Where research is co-financed, there are very specific provisions as to how the IP for these funded research projects shall be managed. It appears that funders would not be able to stipulate that IP should be exploited any other way other than commercially, through patenting. The funder can only become a co-owner or IP holder if they are in a position to commercialise the the IP. This section does not appear to provide for non-profit bodies and I question whether this is not going to be a serious disincentive for donor funders who currently invest in South African research.

It also looks as if, given the copyright provisions in this Bill, that stipulations and mandates from funders for Open Access dissemination would be seriously constrained.

These are serious issues, but before we go ballistic and start taking all this apart, we need to step back and consider why the very good department enacting this legislation is considering such draconian provisions. That is another story – – – next thrilling installment in my next blog.

A new draft bill on IP rights in publicly funded research

We have known for a while that there was a bill in the offing on the management of IP in publicly funded research and this Draft Bill is now available for perusal on the website of the Parliamentary Monitoring Group. The Deputy Minister of Science and
Technology, when he visited CET, said that there would be a period for comment on the Bill and, as this draft Bill does affect
universities and researchers in universities, I am providing a heads-up for those of you who have a particular interest in the
management and ownership of the IP in the research that you carry out.
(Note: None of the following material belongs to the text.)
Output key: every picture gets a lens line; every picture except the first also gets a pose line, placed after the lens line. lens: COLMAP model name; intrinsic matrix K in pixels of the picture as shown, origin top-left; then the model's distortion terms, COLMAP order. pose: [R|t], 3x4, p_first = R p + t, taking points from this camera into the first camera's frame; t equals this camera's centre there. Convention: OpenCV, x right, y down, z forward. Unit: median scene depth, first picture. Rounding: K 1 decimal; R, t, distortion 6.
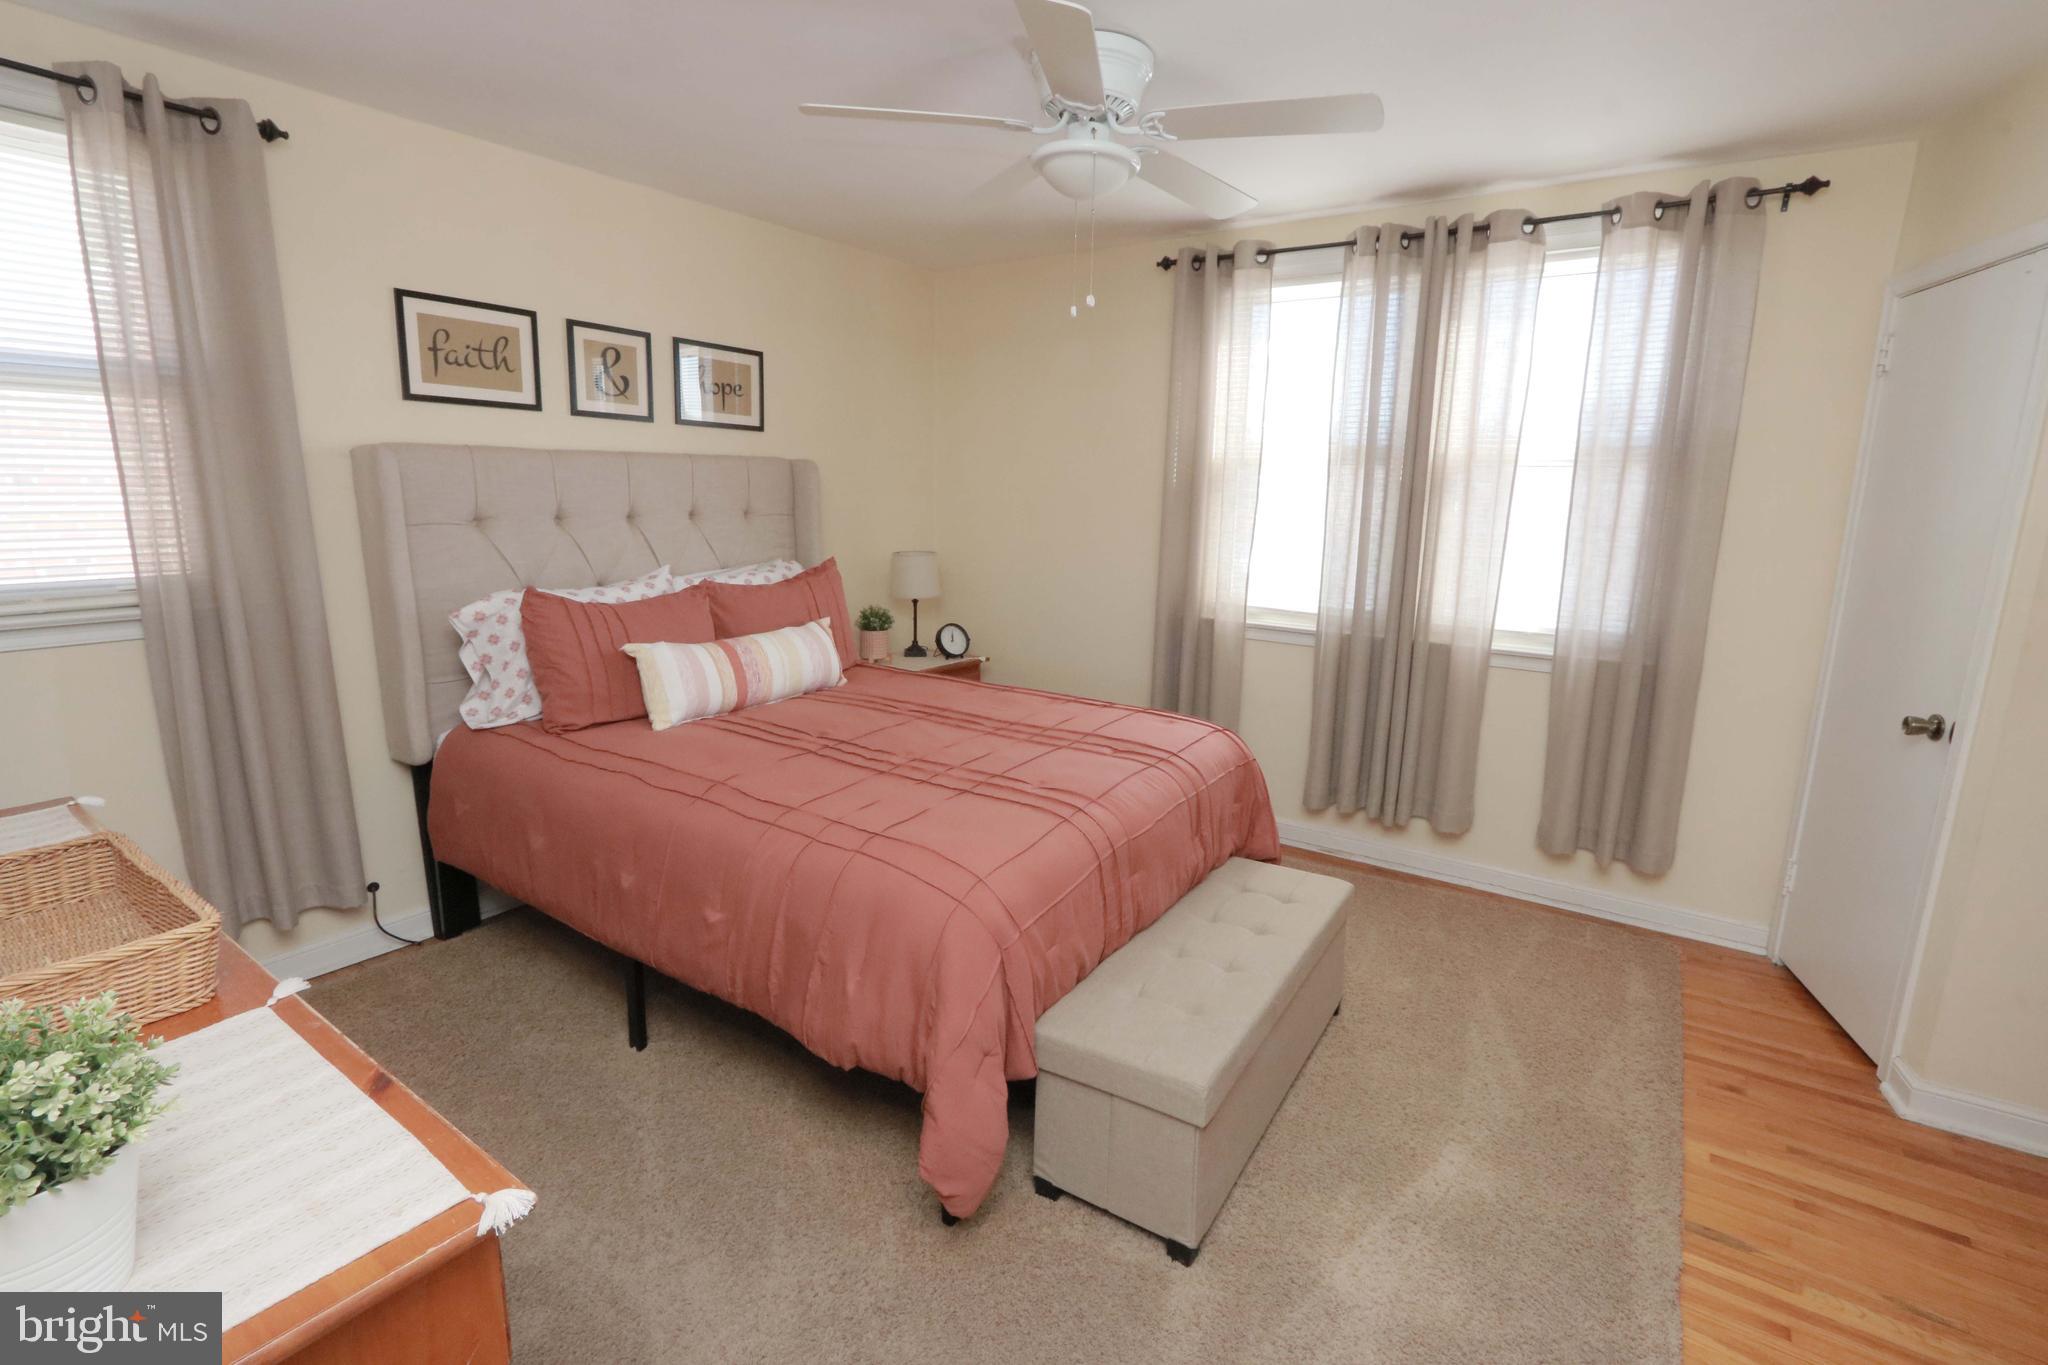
lens RADIAL K [[942.4, 0, 1028.5], [0, 942.4, 684.8], [0, 0, 1]] dist [-0.022424, 0.004569]
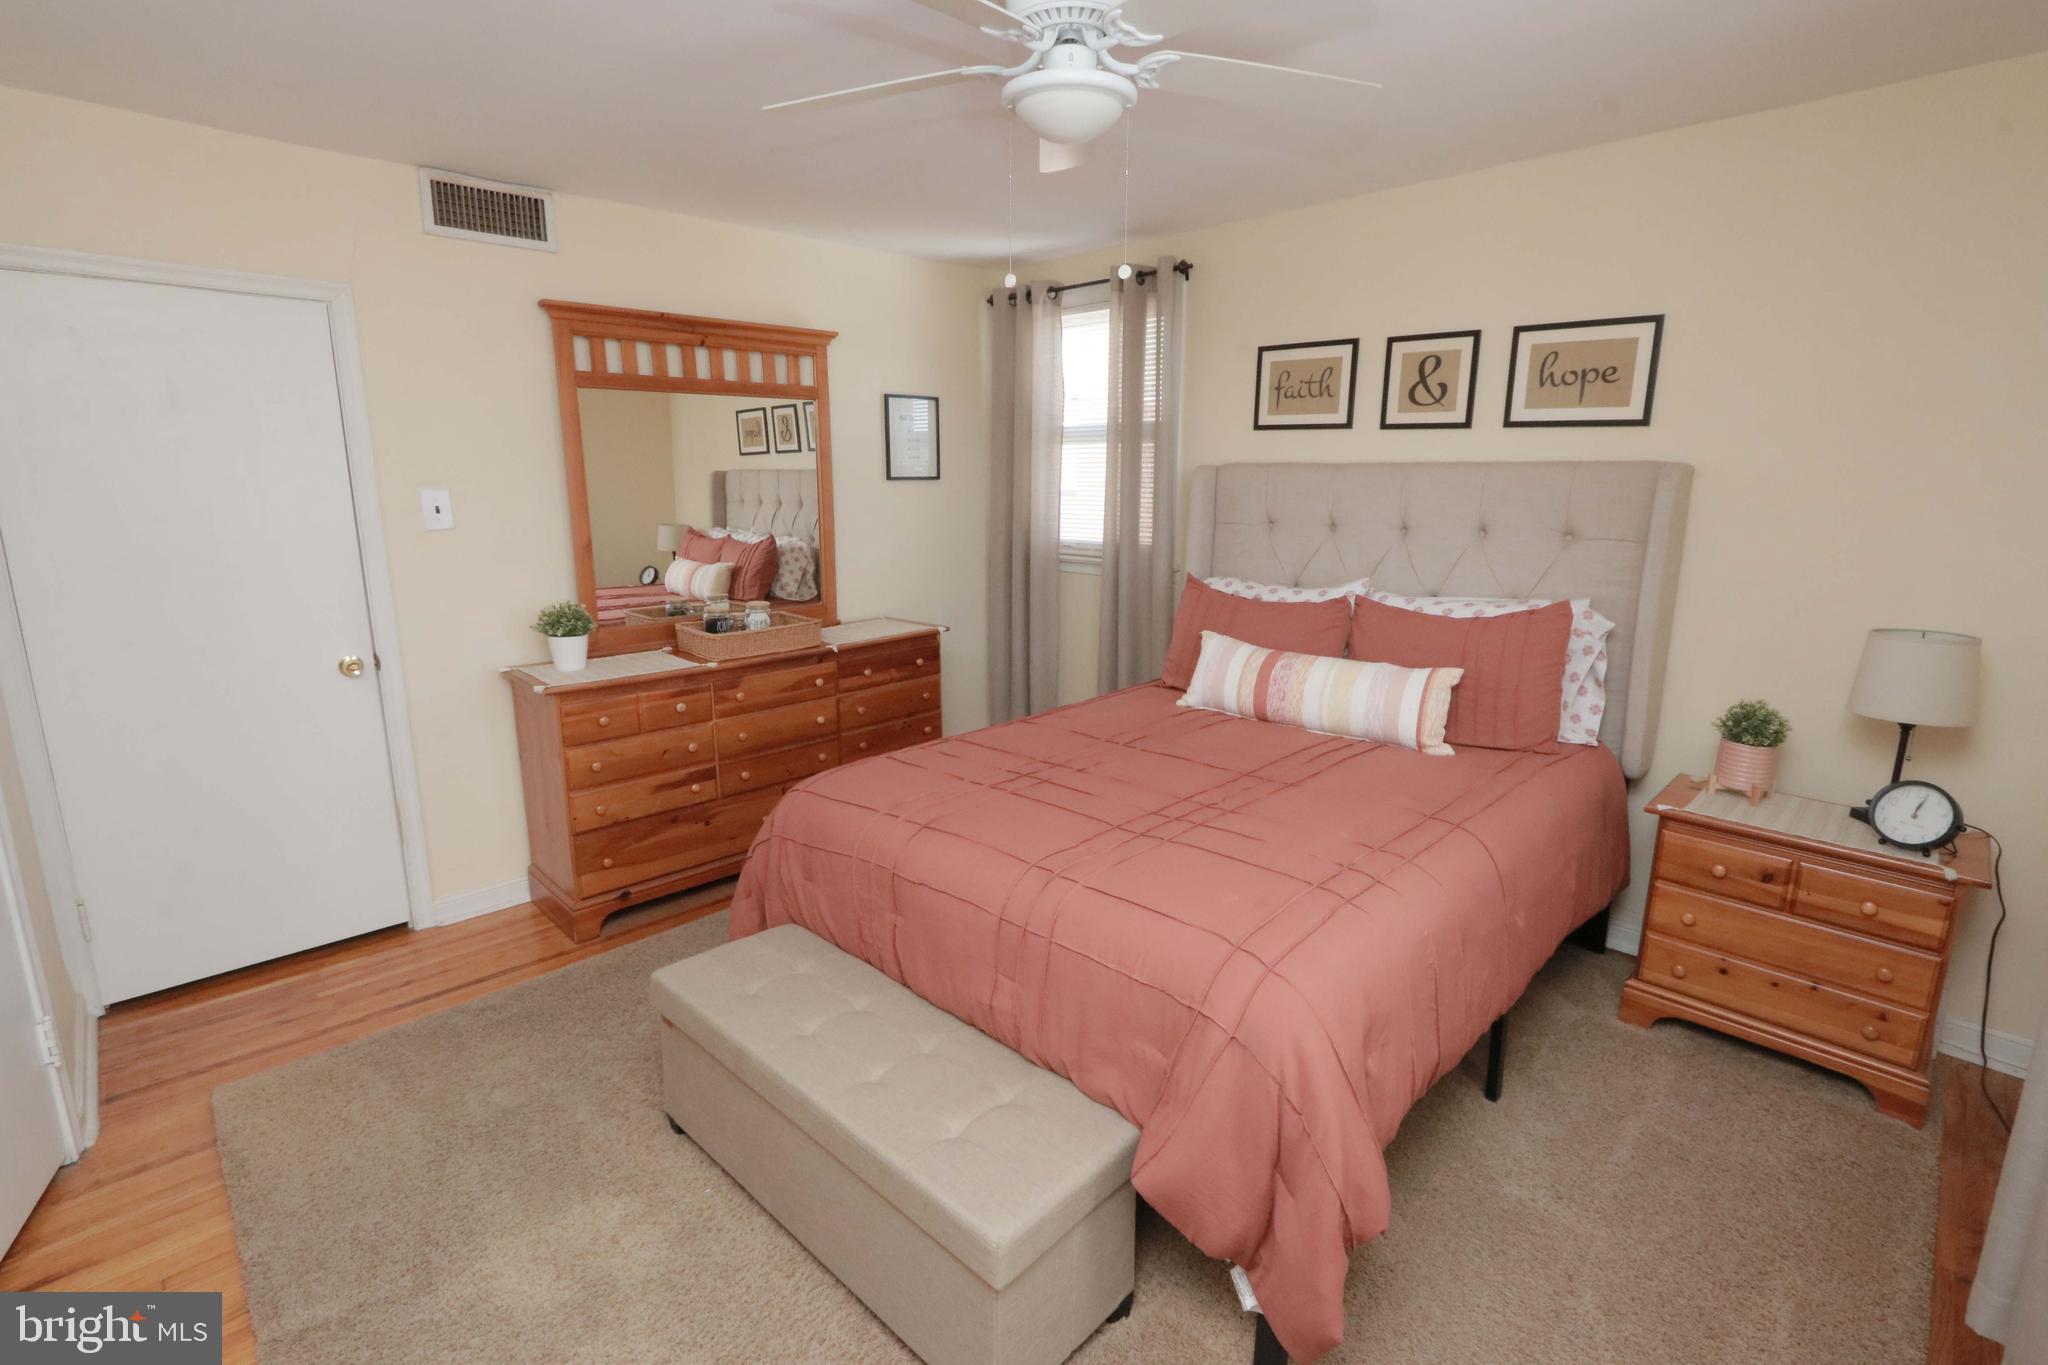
lens RADIAL K [[991.5, 0, 1028.6], [0, 991.5, 679.9], [0, 0, 1]] dist [-0.000086, 0.000048]
pose [[-0.221474, 0.178811, -0.958632, 0.768370], [-0.215051, 0.949887, 0.226864, -0.205175], [0.951158, 0.256399, -0.171921, 0.962816]]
I was half expecting a Bill on the rights of public access to publicly funded research, along the lines of discussions in the UK,
the USA and the EU, among others, for access to research publication. South Africa is a signatory of the OECD
Declaration on Access to Knowledge from Publicly Funded Research
, so probably needs to enact provisions of this kind at some stage.

This Draft Bill is not along those lines at all. It appears to be about institutional and government control of the commericalisation of research and provisions for any research that is potentially patentable. I have not had time to peruse it properly nor think through its implications – these in any event probably need to be teased out by an IP lawyer. However, it would be interesting to get reactions from researchers at UCT and other universities as to how they perceive this Draft Bill and how it might affect them.

The Australian government’s Productivity Commission has recently undertaken a major exercise on returns from public investment in research and there is much discussion in the 800-odd pages of its report, issued in March 2007, about the kind of issues faced in this Draft Bill. From my perspective, as someone who deals in copyrights – the dissemination of research – rather than in patents, the following statement struck a chord:

Ultimately, in terms of community well being, it is the transfer, diffusion and utilisation of knowledge and technology
that matters. The social return from public investment in R&D depends on: whether knowledge and technology are transferred out of universities (that is, whether they see the light of day); how fast and widely the knowledge diffuses among potential users; whether the knowledge and technology is developed into some form of practical application (that is, whether it is taken up in some form or other that is welfare enhancing); and how widely the resulting innovation is utilised. There
are multiple pathways for achieving these benefits (p.280).